QUOTED PASSAGE:
Venezuela’s Electoral Council has completed an audit of results from April’s bitterly contested presidential election, and as expected it confirmed Nicolas Maduro’s 1.5 percentage-point victory. No government official appeared publicly to comment on the outcome, but an official at the council confirmed on Sunday a report by the state-run AVN news agency that the audit supported the official vote count. The official spoke on condition of anonymity because she was not authorized to divulge the information. The opposition has complained that the council ignored its demand for a full recount. That would have included not just comparing votes electronically registered by machines with the paper ballot receipts they emitted, but also comparing those with the poll station registries that contain voter signatures and with digitally recorded fingerprints.
Backers of opposition candidate Henrique Capriles claim rampant irregularities included the intimidation of voters and manipulating the outcome through votes cast in the names of dead people still on voting rolls.
“It has no validity,” Gerardo Blyde, an opposition politician allied with Capriles, said of the audit’s results. “It was a rudimentary audit that was incomplete.”
“It’s a show,” Blyde added in a telephone interview.
Capriles has called the audit a farce.
He has challenged the April 13 election results at the Supreme Court, which like the National Electoral Council is dominated by the political heirs of President Hugo Chavez, who died of cancer in March after anointing Maduro as his successor.

Pictured people or hands, with joints:
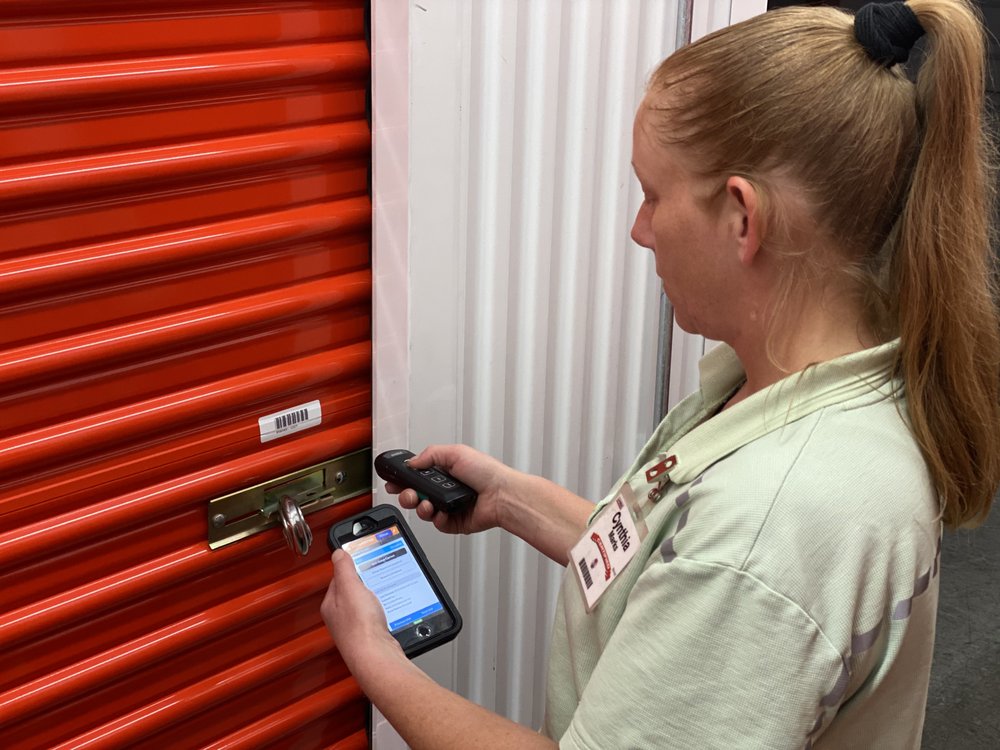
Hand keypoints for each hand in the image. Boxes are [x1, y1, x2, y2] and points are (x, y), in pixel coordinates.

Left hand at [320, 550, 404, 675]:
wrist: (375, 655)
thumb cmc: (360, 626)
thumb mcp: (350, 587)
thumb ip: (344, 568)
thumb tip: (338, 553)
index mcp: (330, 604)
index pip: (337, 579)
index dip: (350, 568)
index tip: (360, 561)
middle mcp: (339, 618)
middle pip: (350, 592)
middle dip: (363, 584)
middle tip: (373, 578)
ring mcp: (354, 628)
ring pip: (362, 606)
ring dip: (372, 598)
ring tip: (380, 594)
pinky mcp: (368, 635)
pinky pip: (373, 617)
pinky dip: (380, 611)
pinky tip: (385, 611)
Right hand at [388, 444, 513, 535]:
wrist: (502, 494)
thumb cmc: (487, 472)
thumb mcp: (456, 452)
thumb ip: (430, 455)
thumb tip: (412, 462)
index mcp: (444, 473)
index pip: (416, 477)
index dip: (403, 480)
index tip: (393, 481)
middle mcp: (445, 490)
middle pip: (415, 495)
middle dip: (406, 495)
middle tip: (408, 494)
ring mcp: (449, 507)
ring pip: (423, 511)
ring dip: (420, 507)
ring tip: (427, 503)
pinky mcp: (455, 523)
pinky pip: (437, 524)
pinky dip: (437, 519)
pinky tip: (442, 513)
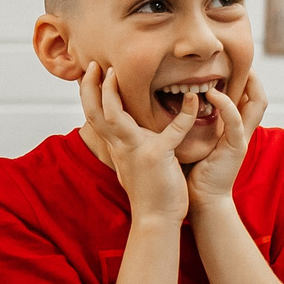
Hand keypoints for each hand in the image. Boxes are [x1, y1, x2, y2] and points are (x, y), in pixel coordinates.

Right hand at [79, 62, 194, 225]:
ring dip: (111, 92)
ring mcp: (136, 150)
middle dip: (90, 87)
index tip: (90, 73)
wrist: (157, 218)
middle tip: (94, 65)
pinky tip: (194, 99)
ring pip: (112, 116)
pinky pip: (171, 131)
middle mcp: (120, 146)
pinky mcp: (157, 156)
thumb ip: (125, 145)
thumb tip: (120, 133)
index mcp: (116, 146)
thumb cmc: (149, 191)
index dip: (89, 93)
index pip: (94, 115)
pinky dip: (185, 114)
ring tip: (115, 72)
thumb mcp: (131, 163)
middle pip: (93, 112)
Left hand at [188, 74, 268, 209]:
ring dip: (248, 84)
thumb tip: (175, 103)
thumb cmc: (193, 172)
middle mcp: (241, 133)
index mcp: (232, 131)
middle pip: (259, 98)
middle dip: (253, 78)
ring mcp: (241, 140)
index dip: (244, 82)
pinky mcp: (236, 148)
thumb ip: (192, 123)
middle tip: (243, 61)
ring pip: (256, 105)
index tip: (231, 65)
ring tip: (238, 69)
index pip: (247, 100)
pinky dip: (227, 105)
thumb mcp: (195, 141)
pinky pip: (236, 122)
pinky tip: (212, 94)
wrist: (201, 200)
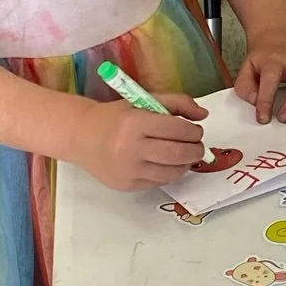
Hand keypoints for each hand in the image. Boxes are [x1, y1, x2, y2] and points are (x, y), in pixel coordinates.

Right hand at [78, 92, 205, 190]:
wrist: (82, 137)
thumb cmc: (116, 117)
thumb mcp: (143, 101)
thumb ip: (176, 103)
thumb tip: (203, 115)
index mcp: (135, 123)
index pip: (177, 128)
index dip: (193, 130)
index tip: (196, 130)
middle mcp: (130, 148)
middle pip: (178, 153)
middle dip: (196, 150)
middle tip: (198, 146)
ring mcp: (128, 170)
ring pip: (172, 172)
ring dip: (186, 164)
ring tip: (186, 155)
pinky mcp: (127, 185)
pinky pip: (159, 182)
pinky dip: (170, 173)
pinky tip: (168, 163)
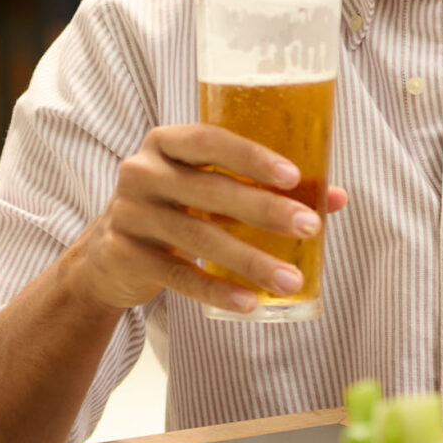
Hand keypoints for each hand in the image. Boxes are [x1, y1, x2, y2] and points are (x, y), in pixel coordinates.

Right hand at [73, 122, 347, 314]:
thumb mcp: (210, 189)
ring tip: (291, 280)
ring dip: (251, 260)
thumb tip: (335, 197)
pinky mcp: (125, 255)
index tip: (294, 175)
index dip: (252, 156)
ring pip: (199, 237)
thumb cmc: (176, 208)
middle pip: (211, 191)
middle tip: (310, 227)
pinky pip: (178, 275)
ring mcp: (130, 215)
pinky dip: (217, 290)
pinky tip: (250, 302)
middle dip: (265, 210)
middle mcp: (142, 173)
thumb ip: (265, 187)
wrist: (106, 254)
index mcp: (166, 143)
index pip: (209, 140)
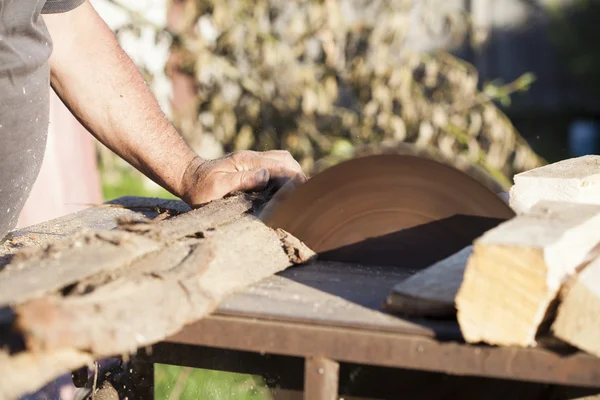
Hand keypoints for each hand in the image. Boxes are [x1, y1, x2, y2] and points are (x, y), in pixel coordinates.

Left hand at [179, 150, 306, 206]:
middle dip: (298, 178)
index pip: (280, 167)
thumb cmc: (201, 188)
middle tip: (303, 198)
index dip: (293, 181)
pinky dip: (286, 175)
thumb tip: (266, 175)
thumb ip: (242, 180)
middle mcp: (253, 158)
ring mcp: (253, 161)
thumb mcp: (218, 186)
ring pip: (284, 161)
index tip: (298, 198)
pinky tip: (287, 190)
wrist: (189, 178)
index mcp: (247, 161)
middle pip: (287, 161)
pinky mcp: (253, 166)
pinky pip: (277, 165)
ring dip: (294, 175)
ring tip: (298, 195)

TASK GOAL:
Repeat the article on Venezuela's election audit from "Backers of opposition" to "a telephone interview.". The records are drawn from a separate source.

SOLUTION TO THE PROBLEM:
Backers of opposition candidate Henrique Capriles claim rampant irregularities included the intimidation of voters and manipulating the outcome through votes cast in the names of dead people still on voting rolls.
“It has no validity,” Gerardo Blyde, an opposition politician allied with Capriles, said of the audit’s results. “It was a rudimentary audit that was incomplete.”
“It’s a show,” Blyde added in a telephone interview.